Tuesday, November 8, 2011

This is real.

You have no control on anyone and how they treat you. And that drives you crazy. 
It drives you crazy because you know, there's something there. Something unspoken that for reasons beyond you, they are not able to express.

And you just want to know what that thing is.
What is that thing that keeps them from leaving even when they have every reason to?
They seem like they want to leave. Heck, they seem like they couldn't care less whether you're alive or dead. And you definitely can recognize the signs that you're not wanted. Though it hurts, you retreat because it's only polite to give them what they want; to not be bothered by you.

When you finally think you're breathing properly again, and you're adapting to their absence, they reappear. I mean, it's nothing significant. Just a.. non-committal 'hey' through Skype or whatever. You can feel yourself melting again. Because that's how you are around them. You're head over heels for them even when they show signs that their feeling for you is limited to indifference. 

Thing is, both of you were one of the most important people in each other's life once upon a time. And well, you thought you're pass that wooing phase. Or the weird creepy butterflies in your stomach or the 'he said hi, does this mean he's into me?'. Isn't honesty way simpler?

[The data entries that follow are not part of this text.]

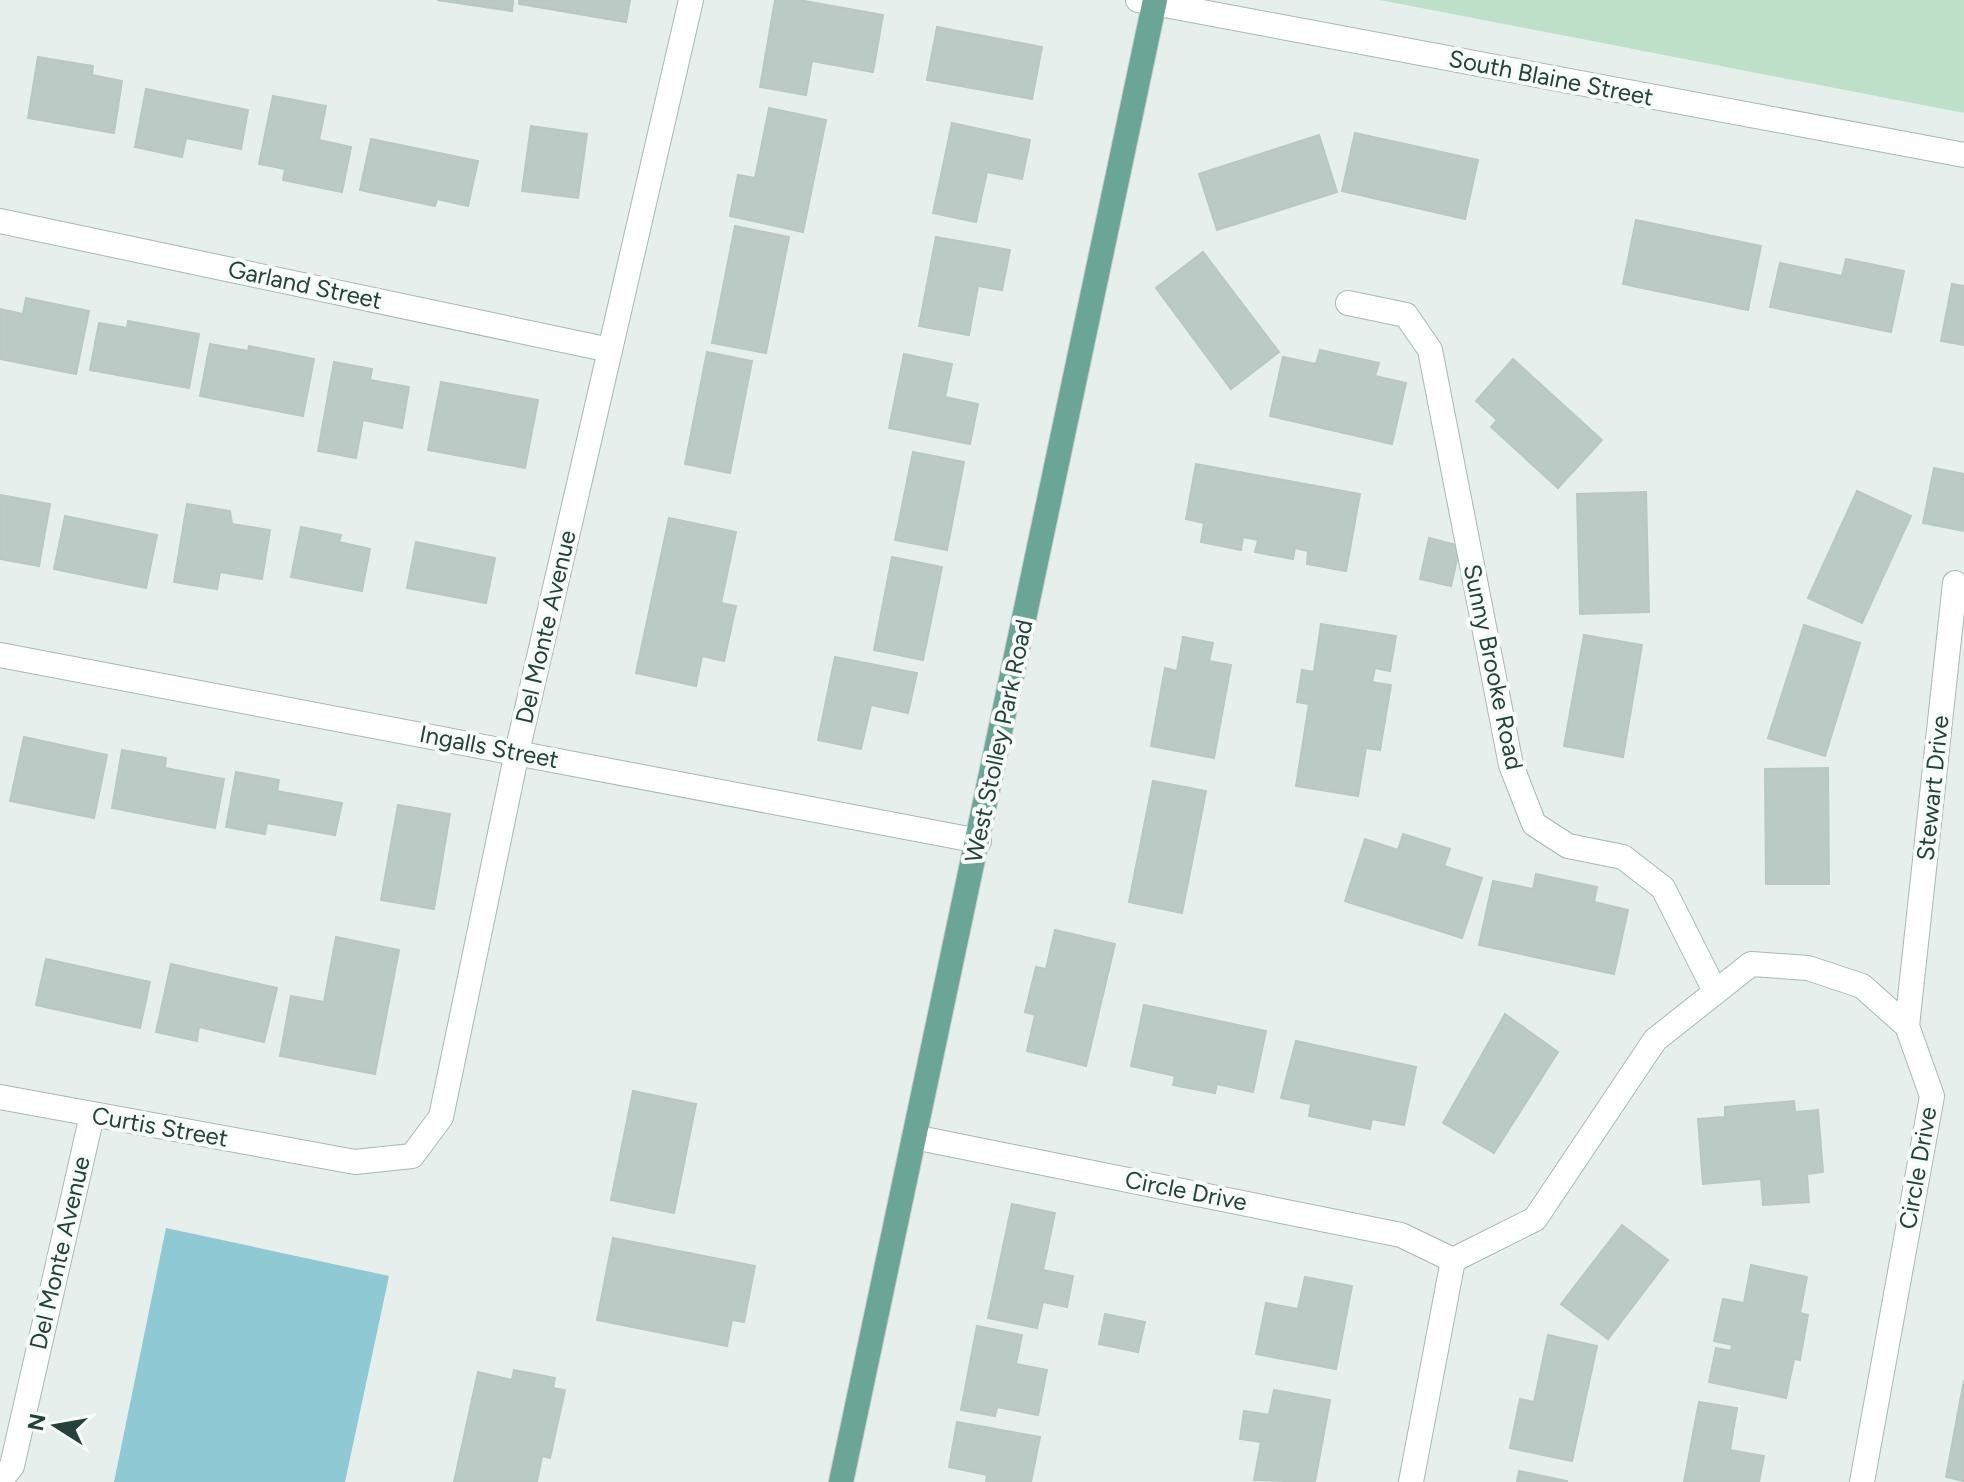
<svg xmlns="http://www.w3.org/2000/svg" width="1964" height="1482" font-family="Figtree,sans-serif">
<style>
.green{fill:#bfe0c8}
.water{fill:#8ec9d4}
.building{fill:#bbcac4;stroke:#b8c9c2;stroke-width:2}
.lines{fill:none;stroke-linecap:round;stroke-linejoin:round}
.minor-casing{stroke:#a8b8b2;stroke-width:26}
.major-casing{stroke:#c2cac8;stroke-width:26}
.minor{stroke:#fff;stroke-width:24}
.major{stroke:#6aa596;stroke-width:24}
.labels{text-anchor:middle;stroke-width:8;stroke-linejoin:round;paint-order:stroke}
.street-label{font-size:24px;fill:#24423a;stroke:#f7fbf9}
</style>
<rect width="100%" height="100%" fill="#e6efeb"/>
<!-- green -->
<path class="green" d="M 1380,0 L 1964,0 L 1964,113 Z"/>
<!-- water -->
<path class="water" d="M 166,1228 L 389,1276 L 345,1482 L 114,1482 Z"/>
<!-- building -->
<g class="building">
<path d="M 437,0 L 513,0 L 512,11 Z"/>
<path d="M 519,0 L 630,0 L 626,22 L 519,4 Z"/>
<path d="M 775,0 L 799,0 L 883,15 L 873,72 L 812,61 L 806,95 L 760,87 Z"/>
<path d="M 937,27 L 1042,47 L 1032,99 L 927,80 Z"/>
<path d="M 38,57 L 93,66 L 92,75 L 122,81 L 114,133 L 28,118 Z"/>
<path d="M 146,89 L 248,110 L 241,149 L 186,138 L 182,157 L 135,147 Z"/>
<path d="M 273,96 L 326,106 L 319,140 L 351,147 L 342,192 L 283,180 L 285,169 L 259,164 Z"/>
<path d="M 769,108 L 826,120 L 803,232 L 730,216 L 738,175 L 755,178 Z"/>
<path d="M 952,123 L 1030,140 L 1022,179 L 987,172 L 976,222 L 933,213 Z"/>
<path d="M 531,126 L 587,134 L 578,198 L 522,191 Z"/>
<path d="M 1355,133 L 1478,160 L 1465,219 L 1342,191 Z"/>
<path d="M 1319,135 L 1337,192 L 1217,230 L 1199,174 Z"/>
<path d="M 371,139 L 478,161 L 468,206 L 437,199 L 435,206 L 360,190 Z"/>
<path d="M 1636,220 L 1761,246 L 1748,310 L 1623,284 Z"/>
<path d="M 735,226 L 789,237 L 766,353 L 712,343 Z"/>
<path d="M 936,237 L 1010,250 L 1002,290 L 978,286 L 969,335 L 919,326 Z"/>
<path d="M 1203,252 L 1279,352 L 1231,389 L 1156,288 Z"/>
<path d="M 1846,259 L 1904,271 L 1891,332 L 1770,307 L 1780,263 L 1842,276 Z"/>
<path d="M 1952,284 L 1964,286 L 1964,345 L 1941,341 Z"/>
<path d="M 26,298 L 89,311 L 76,374 L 0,359 L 0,309 L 23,314 Z"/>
<path d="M 128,321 L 199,334 L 189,388 L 90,370 L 99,323 L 127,328 Z"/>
<path d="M 210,344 L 248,351 L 249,346 L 314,359 L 303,416 L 200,396 Z"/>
<path d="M 1320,350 L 1379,363 L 1375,376 L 1406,383 L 1392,444 L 1270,416 L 1283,357 L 1316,364 Z"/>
<path d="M 707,352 L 752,361 L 730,473 L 685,464 Z"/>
<path d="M 904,354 L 952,364 L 945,397 L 978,404 L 970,444 L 889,428 Z"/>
<path d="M 1513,359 L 1602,440 L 1558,488 L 1491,427 L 1497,420 L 1476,401 Z"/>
<path d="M 334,362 L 372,369 L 370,380 L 409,387 L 402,428 L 363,420 L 356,458 L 318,451 Z"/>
<path d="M 441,382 L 538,400 L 525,468 L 428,450 Z"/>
<path d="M 913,452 L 964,462 L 947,550 L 895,540 Z"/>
<path d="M 1196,464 L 1360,494 L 1346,571 L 1307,564 L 1308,551 L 1295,548 L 1293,559 L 1255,552 L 1258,540 L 1243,537 L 1241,550 L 1201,542 L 1204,523 L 1186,519 Z"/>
<path d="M 1934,468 L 1964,474 L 1964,531 L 1923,523 Z"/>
<path d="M 1857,491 L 1911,516 L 1862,623 L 1808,598 Z"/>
<path d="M 1646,492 L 1649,612 L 1580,614 L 1577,494 Z"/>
<path d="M 0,495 L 50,504 L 39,566 L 0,559 Z"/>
<path d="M 187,504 L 230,511 L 232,524 L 270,530 L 262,579 L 220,572 L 217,589 L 174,582 Z"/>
<path d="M 65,516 L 157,535 L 146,588 L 54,569 Z"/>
<path d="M 669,518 L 736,532 L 721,603 L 736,606 L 724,661 L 702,656 L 696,686 L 636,673 Z"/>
<path d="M 301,527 L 341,535 L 339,542 L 370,549 L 362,591 L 291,577 Z"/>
<path d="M 1429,538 L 1460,546 L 1451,586 L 1420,579 Z"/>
<path d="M 416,542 L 495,558 L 486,603 L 407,588 Z"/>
<path d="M 892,557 L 942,567 L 923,660 L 874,650 Z"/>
<path d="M 1321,624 L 1396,636 L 1390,671 L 1375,668 L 1372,682 L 1391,685 L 1380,750 L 1366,748 L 1358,796 L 1296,786 L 1309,704 L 1297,702 L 1302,670 L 1314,672 Z"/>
<path d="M 1804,625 L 1860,643 L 1825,756 L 1768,738 Z"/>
<path d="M 1584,635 L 1642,645 L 1623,757 L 1564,746 Z"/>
<path d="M 1183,637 L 1213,643 L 1209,661 L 1231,665 L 1214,758 L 1151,746 L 1165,668 L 1177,671 Z"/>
<path d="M 835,657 L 917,673 L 908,713 L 871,705 L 861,749 L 818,740 Z"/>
<path d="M 24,737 L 107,755 L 94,818 L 10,801 Z"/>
<path d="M 122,750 L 166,758 L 165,768 L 224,779 L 215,828 L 112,808 Z"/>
<path d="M 1828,768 L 1829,884 L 1766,884 L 1765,769 Z"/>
<path d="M 236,772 L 279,780 L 277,791 L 342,803 L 335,835 L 267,823 L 265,834 L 226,827 Z"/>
<path d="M 1153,781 L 1206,791 L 1182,913 L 1129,902 Z"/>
<path d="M 398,805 L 450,814 L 434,909 L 381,900 Z"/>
<path d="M 1403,834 L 1450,849 L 1444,866 L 1482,878 L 1462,938 L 1345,901 L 1365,839 L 1398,850 Z"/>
<path d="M 1536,874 L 1597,887 L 1594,902 L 1628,910 L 1614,974 L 1479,945 L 1493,881 L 1533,889 Z"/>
<path d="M 1055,930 L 1115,944 L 1086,1066 L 1027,1051 L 1035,1015 L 1025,1012 L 1036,967 L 1046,969 Z"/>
<path d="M 336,937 L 399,950 L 375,1074 L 280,1056 L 291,996 L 324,1002 Z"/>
<path d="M 46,959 L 150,982 L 140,1028 L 36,1005 Z"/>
<path d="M 171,964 L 277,988 L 264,1042 L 199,1027 L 197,1041 L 156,1032 Z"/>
<path d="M 1144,1005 L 1266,1031 L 1253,1092 L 1217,1084 L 1215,1093 L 1173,1085 L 1175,1076 L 1131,1066 Z"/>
<path d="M 1505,1014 L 1558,1052 L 1494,1153 L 1443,1123 Z"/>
<path d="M 1296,1041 L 1416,1067 L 1404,1125 L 1372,1119 L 1370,1129 L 1309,1116 L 1311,1104 L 1281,1098 Z"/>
<path d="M 633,1091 L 696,1104 L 674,1213 L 611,1200 Z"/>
<path d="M 1794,1101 L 1795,1112 L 1818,1110 L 1823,1172 L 1807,1174 L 1809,1202 L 1763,1205 L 1761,1179 L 1703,1184 L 1698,1119 L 1725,1117 L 1725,1107 Z"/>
<path d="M 1012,1204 L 1055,1213 L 1043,1270 L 1073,1276 L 1067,1307 L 1043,1302 L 1037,1328 L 988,1318 Z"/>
<path d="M 1622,1225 L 1668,1260 L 1608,1339 L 1561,1304 Z"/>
<path d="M 613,1238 L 755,1266 L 744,1322 L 732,1320 L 727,1346 L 597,1320 Z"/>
<path d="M 1751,1265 L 1807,1277 L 1800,1313 L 1808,1315 L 1800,1360 L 1794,1359 L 1786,1398 L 1709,1382 L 1716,1348 L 1731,1351 L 1732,1345 L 1714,1341 L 1723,1299 L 1744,1303 Z"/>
<path d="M 1305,1277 L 1352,1286 L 1336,1369 L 1256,1354 L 1266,1303 L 1298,1309 Z"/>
<path d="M 1105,1314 L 1145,1322 L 1138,1352 L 1099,1344 Z"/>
<path d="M 977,1326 L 1022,1335 L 1016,1364 L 1047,1370 L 1038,1415 L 997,1407 L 995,1416 L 961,1410 Z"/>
<path d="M 1548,1335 L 1597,1346 L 1572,1461 L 1510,1448 L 1520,1399 L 1534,1402 Z"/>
<path d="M 514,1370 L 555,1378 L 553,1388 L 565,1390 L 550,1458 L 542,1456 L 537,1482 L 454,1482 L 478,1372 L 512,1380 Z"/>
<path d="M 1964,1380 L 1964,1481 L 1946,1477 Z"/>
<path d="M 1274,1390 L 1330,1400 L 1315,1482 L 1254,1480 L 1261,1442 L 1240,1439 L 1244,1411 L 1269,1415 Z"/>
<path d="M 1699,1402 L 1737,1408 L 1730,1450 L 1764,1456 L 1759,1482 L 1684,1482 Z"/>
<path d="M 957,1422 L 1040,1437 L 1031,1482 L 986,1482 L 987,1475 L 949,1467 Z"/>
<path d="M 1519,1471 L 1567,1481 L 1567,1482 L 1517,1482 Z"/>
</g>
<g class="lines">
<!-- minor casing -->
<g class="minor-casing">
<g id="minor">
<path d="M 1138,0 L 1964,155"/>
<path d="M 0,221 L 610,350"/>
<path d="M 1348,303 L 1406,315 L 1430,350 L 1511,765 L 1534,824 L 1568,846 L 1623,857 L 1663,888 L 1715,991"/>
<path d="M 0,655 L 979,841"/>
<path d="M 1907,1026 L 1955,583"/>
<path d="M 0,1097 L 355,1162 L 412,1156 L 441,1117 L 517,752 L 691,0"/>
<path d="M 914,1137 L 1401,1235 L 1453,1260"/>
<path d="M 0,1481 L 12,1466 L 92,1115"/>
<path d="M 1411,1482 L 1453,1260 L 1535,1219 L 1655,1040 L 1751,964 L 1808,968 L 1862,986 L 1907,1026 L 1932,1096 L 1862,1482"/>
</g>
</g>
<!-- major casing -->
<g class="major-casing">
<path id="major" d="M 841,1482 L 1155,0"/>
</g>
<!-- minor -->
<use href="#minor" class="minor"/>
<!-- major -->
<use href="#major" class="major"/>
</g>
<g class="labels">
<!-- street labels -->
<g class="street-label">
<text transform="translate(1551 78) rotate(11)" y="8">South Blaine Street</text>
<text transform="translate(305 285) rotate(12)" y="8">Garland Street</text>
<text transform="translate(546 627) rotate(-77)" y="8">Del Monte Avenue</text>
<text transform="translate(1493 667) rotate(78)" y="8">Sunny Brooke Road</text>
<text transform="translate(999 741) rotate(-78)" y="8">West Stolley Park Road</text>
<text transform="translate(489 747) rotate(11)" y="8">Ingalls Street</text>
<text transform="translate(1933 788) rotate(-84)" y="8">Stewart Drive</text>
<text transform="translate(160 1127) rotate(10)" y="8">Curtis Street</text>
<text transform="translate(1918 1168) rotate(-80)" y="8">Circle Drive</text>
<text transform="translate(1186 1191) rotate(11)" y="8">Circle Drive</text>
<text transform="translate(60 1253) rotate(-77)" y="8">Del Monte Avenue</text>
</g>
</g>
<!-- north arrow -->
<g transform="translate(56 1426) rotate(281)" stroke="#f7fbf9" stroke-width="6" paint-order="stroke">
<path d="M0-6L14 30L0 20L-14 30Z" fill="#24423a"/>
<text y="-12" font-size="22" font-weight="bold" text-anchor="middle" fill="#24423a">N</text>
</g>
</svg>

When asked, they show how much they are uncomfortable so you stopped asking. Which left you in a constant state of confusion. Because despite telling yourself that it makes no difference, you want to be assured that they are feeling what you think they're feeling.

But I guess, at some point, you just got tired of wondering all the time. Maybe they're confused too. Maybe they don't know what they feel for you. Or what they don't feel for that matter.

But here's the thing I don't get- why can't they have enough respect for you to figure it out? 
I mean, maybe the love has subsided. But how can that person you once tell your deepest darkest secret to, the one who's sworn to have loved you once, and the one who used to stay up at night whenever you're sick; how can that same person be the one who's not capable to have enough compassion for you to release you from the constant state of confusion they put you in?

But I guess, they are capable of such things. And no matter how hurt you are, it doesn't move them. It doesn't have any effect on them.

And you're just stuck here. In between. 
But I guess, the answer is mapped out for you already. You're stuck because you still love them. And you don't just abandon the people you love. Though you can't depend on them like you once did, you can't feel their love for you like you once felt and they're possibly effortlessly erasing you from their thoughts right at this very moment, you still love them.

It scary as hell. Because you didn't realize the capacity of how much you can feel for that one person. And now that they're gone, you thought you can cope with their absence. You told yourself that you felt this strongly about them before because you got used to them. And in time, the feeling will subside. 

But that's not the case at all.
Your feeling for them is amplified now that they're not around. You find yourself not missing the familiarity of them. You find yourself missing them instead. 
And you have this empty void within you where they once were. 
You realize that at 16, your first love has turned out to also be your first true love. 

And the last hour you spent typing this isn't for anyone else. It's your own revelation. And you know it won't make any difference whatever you say or do.

You have no idea why you love them so much.
You just know that you're emotionally bounded to them. Even when you're no longer sure that they share the same feeling.

And everyday you pray that you can shake off that stupid feeling.
But you can't. They can say you don't try hard enough and you brought this upon yourself. But it really doesn't matter what they say.

You love them.
And dammit, though you absolutely hate this fact, for now it seems that
you will always love them.



Where does that leave you then?
You're not content to live in a place where you're pathetically attached to someone who doesn't care about you. 
It's a dead end for you.

And you really wonder how can anyone be this difficult.